>>

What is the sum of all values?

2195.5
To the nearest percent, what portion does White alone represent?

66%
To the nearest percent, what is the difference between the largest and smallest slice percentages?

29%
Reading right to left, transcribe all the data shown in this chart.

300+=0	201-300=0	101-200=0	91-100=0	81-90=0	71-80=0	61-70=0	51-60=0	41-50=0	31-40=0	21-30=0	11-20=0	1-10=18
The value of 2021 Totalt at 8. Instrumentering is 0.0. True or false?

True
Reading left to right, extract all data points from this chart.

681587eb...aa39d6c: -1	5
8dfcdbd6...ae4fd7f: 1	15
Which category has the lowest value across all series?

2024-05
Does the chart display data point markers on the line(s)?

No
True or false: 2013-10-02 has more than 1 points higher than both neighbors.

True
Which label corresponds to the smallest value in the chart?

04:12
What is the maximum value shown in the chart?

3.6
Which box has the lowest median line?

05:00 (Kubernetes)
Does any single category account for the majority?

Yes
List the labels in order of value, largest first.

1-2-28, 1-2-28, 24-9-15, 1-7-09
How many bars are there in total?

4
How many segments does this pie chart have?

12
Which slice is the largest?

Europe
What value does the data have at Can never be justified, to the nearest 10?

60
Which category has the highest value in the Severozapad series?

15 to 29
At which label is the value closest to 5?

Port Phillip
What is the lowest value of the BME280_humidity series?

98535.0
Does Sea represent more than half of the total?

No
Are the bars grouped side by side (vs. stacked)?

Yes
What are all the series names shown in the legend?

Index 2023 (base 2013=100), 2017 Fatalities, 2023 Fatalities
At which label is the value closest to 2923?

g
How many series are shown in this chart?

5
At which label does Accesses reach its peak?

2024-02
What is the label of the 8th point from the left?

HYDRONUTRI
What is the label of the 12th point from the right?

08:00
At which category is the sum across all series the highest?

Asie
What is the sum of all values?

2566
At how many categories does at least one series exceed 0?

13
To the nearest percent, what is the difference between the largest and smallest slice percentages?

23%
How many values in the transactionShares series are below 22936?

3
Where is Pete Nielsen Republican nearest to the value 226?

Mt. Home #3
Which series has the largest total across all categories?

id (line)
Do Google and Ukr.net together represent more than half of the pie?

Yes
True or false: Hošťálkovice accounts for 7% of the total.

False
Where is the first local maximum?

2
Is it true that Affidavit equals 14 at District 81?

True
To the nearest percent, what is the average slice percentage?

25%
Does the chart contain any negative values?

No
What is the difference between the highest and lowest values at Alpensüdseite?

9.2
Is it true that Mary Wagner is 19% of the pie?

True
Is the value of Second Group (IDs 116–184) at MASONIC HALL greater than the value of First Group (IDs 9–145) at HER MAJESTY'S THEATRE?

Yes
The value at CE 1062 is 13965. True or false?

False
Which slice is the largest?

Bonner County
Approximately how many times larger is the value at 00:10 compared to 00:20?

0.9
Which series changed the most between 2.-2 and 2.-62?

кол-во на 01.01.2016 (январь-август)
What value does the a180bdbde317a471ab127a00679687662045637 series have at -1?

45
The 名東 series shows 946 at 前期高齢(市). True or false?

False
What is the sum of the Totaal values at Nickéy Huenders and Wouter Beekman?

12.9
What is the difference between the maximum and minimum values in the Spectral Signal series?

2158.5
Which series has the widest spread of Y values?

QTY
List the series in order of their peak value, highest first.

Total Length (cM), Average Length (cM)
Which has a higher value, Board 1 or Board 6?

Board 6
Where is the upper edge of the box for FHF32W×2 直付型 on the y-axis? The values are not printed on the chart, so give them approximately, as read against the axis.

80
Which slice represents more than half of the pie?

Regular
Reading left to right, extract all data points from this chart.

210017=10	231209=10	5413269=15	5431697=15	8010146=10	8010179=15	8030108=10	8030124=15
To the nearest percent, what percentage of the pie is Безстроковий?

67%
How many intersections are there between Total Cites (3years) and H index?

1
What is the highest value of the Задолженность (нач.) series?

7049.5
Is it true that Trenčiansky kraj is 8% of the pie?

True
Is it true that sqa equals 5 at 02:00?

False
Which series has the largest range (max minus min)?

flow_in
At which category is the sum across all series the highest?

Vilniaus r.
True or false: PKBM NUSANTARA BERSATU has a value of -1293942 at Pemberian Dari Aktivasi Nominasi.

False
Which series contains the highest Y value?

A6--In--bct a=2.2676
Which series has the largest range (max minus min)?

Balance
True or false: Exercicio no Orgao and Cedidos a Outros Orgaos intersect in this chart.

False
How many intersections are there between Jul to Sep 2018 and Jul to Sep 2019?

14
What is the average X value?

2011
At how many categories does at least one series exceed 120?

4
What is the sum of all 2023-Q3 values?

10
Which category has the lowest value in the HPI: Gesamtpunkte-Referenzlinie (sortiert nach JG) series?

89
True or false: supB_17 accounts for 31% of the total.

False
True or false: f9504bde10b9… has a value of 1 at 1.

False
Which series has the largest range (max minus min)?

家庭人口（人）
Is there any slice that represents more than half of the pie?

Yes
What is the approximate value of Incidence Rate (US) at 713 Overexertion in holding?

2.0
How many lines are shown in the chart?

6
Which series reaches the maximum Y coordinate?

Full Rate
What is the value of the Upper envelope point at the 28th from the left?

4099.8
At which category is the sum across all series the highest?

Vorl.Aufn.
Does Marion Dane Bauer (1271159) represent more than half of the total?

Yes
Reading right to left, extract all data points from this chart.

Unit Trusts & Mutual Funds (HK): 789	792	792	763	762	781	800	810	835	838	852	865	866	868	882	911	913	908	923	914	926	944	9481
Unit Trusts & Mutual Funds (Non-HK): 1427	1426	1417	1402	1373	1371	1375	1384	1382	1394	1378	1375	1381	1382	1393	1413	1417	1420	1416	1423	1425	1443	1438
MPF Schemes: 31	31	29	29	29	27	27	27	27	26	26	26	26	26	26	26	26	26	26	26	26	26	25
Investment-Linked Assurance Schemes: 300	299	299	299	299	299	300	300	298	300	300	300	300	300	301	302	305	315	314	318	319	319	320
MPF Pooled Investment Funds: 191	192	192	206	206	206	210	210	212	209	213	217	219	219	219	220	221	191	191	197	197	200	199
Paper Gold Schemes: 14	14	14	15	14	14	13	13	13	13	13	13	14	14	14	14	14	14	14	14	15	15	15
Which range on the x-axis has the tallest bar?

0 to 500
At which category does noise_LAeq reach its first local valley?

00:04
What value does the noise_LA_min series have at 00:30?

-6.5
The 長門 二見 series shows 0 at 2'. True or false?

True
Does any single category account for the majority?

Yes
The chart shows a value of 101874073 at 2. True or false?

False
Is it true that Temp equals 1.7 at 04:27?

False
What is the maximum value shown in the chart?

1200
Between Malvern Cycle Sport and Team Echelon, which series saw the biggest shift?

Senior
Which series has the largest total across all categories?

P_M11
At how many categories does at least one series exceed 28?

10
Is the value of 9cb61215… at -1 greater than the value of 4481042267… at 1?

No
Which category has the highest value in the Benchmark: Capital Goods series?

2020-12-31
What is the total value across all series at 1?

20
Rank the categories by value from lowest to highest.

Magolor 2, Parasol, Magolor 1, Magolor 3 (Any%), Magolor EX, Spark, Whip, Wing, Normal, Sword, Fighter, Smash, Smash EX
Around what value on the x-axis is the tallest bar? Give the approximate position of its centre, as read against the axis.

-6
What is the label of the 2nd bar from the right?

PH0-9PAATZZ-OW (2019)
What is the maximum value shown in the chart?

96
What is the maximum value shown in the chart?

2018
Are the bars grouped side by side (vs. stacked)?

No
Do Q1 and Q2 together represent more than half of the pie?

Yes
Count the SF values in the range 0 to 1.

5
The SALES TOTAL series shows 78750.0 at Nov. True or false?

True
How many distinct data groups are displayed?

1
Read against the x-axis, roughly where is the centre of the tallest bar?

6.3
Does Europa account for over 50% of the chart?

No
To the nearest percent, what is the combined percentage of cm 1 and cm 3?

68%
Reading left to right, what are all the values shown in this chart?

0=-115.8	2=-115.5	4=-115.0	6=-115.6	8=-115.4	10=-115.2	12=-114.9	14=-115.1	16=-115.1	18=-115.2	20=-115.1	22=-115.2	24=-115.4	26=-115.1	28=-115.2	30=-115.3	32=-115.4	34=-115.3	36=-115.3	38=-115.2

<<

Exercise description: Copy the items above without changes, from their first line through the line containing "Reading right to left, transcribe". Both ends are included.

Your response:
What is the sum of all values?

2195.5
To the nearest percent, what portion does White alone represent?

66%
To the nearest percent, what is the difference between the largest and smallest slice percentages?

29%
Reading right to left, transcribe all the data shown in this chart.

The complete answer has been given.